- _Fragmento del documento_
+===+

Por eso hoy quiero felicitar a History por una deliciosa ocurrencia que tuvo la semana pasada en la Ciudad de México.

¿Cuál? Traer de visita a Danielle Colby, una de las conductoras de Cazadores de tesoros, una magnífica serie de televisión real sobre antigüedades, su compra y su venta.

Pero, a ver, ¿qué tiene de extraordinario que Danielle haya venido a México si todos los canales internacionales, incluyendo plataformas completas como Netflix, traen a su talento para convivir con la prensa y sus clientes?

Tiene de extraordinario lo que le dije hace rato, que History no la trajo para tomarse la copa, para hacer entrevistas o firmar autógrafos. La trajo para algo más.

¿Para qué? Para hacer un íntimo. ¿Y qué es un íntimo? Algo que yo jamás había visto que se hiciera, al menos en América Latina, y mire que tengo casi 30 años de experiencia viendo cosas en este negocio.

Un íntimo es una convivencia con el público que se transmite simultáneamente por internet para todo México, América Latina y el mundo.

¿Cuál sería la diferencia entre un íntimo y los chats o los programas en vivo que, de repente, vemos en las redes sociales?

+===+

- _Datos para analizar_
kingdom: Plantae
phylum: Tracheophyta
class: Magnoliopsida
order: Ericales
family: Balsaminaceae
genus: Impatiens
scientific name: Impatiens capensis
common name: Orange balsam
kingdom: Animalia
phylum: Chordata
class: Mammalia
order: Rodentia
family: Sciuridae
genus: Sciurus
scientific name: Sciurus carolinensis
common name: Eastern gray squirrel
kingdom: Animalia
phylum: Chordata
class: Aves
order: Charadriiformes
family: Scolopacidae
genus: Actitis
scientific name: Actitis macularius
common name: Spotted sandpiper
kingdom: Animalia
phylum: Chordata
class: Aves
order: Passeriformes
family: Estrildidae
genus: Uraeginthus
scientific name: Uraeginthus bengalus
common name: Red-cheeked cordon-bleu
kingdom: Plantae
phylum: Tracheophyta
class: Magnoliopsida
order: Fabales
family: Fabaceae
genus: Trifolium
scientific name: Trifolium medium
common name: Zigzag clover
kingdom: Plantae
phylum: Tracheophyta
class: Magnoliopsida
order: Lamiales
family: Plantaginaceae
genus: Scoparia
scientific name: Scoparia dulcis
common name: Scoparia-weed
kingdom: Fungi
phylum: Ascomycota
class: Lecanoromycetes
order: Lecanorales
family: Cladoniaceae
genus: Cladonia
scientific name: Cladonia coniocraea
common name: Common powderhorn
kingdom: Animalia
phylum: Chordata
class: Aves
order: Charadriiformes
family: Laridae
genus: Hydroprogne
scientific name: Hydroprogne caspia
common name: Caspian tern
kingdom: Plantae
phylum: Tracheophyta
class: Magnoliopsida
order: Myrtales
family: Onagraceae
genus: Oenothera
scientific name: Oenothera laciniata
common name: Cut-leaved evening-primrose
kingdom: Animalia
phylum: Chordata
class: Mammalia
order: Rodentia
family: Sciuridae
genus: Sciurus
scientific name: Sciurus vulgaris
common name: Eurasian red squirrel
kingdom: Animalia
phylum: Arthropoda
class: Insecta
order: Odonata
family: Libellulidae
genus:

+===+

- _Explora el material_
a. Responde estas preguntas sobre el fragmento del documento:
(i) ¿En qué ciudad estuvo de visita Danielle Colby la semana pasada?
(ii) ¿Cómo se llama la serie de televisión en la que es conductora?
(iii) ¿Cuántos años de experiencia dice tener en este negocio quien escribe?
b. Sigue escribiendo el texto sobre la visita de Danielle Colby a México desde donde se interrumpe.

- _Respuestas_
a.
(i) En la Ciudad de México.
(ii) Cazadores de tesoros.
(iii) Casi 30 años.

b.
Como usted sabe, un chat es ver a alguien frente a una cámara intercambiando comentarios, contestando preguntas o amenizando algún evento especial como el Oscar.

Un programa en vivo es más o menos lo mismo, pero hay más producción, conductores e invitados. Parece el típico show de mesa redonda o sala de discusión de la televisión abierta, pero aplicado a internet.

Un íntimo es otra cosa. Imagínese a una gran estrella, en este caso Danielle, entrando a una locación muy espectacular donde hay un selecto grupo de espectadores que, para llegar ahí, tuvieron que participar y ganar en una dinámica puesta por un canal de televisión. En este caso, History.

La convivencia se transforma en un programa de variedades de corte internacional donde un conductor hace que la estrella realice actividades divertidas que van desde la degustación de escamoles y tequila, hasta juegos de habilidad física y mental.

Entre carcajada y carcajada, están las preguntas del público así, tal cual, sin censura.

Ojo con esto, porque en la mayoría de las convivencias con figuras del espectáculos hay filtros. En el íntimo de History, no. Hay libertad.

Y todo acaba convirtiéndose en una gran pachanga que pudo ser vista por fanáticos y clientes de todo el planeta. ¡Éxito total!

No, pero espérese porque, hasta ahora, no le he dicho nada. Antes del íntimo de Danielle Colby vimos, en las redes, un especial conducido por Werevertumorro y Wereverwero, figuras capitales del entretenimiento por internet de nuestro país.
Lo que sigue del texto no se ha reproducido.